• Texto selecionado:
Reinaldo José Lopes
Edição Impressa 161 - Julho 2009
Pesquisa FAPESP - © Eumetsat
Sobre o Atlântico: ventos carregam poeira do Saara para a América do Sul
Num paradoxo intrigante do sistema climático da Terra, uma das regiões mais áridas do planeta parece exercer um papel importante na formação da chuva que rega uma das áreas mais úmidas. Experimentos feitos durante a época mais chuvosa do ano em um trecho de floresta preservada na Amazônia Central, próximo a Manaus, indicam que a poeira do deserto do Saara, transportada por milhares de quilômetros pelos ventos sobre o oceano Atlântico tropical até a América do Sul, ajuda a formar as nuvens responsáveis por 80% da chuva nessa região amazônica. Sobre a floresta, os grãos de poeira do Saara funcionam como núcleos de gelo, plataformas microscópicas em torno das quais a água no estado sólido se agrega e origina as nuvens altas, muito carregadas de chuva.

• Requisitos: Retome o texto sobre a poeira do Saara e a chuva na Amazônia, dando seguimento à explicação a partir da última frase apresentada.

• Itens fornecidos:
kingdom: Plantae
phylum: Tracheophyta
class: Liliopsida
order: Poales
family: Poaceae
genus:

• Resultado do exercício:
Os resultados desse trabalho, publicados na edição de maio da revista Nature Geoscience, são surpreendentes e ainda precisam ser aprimorados, ressalta o físico Paulo Artaxo, da Universidade de São Paulo (USP), um dos autores do estudo. “Precisamos descobrir, por exemplo, se essa influência da poeira do Saara ocorre também em outras regiões da Amazônia. Também precisamos de medidas de longo prazo, registradas ao longo de anos, para compreender como esse efeito varia com as estações do ano”, diz o pesquisador. De qualquer maneira, os dados obtidos perto do pico da estação chuvosa na Reserva Biológica do Cuieiras, a 60 quilômetros ao norte de Manaus, sugerem uma contribuição um bocado relevante da poeira do Saara para a concentração de núcleos de gelo na Amazônia Central.
Artaxo e pesquisadores dos Estados Unidos e da Alemanha coletaram amostras de ar nessa região da floresta de 9 de fevereiro a 9 de março de 2008 e encontraram essas partículas de poeira em até 80% dos núcleos de gelo. A poeira parece alternar sua função de principal semeadora de nuvens de gelo com as chamadas partículas biológicas primárias (bactérias, grãos de pólen, esporos e fragmentos de folhas e de insetos), emitidas pela própria floresta. Ora uma, ora outra era a responsável majoritária pela formação dos núcleos de gelo. Somadas, as duas fontes geraram 99% das sementes de nuvens – nenhuma delas contribuiu com menos de 15% dos núcleos.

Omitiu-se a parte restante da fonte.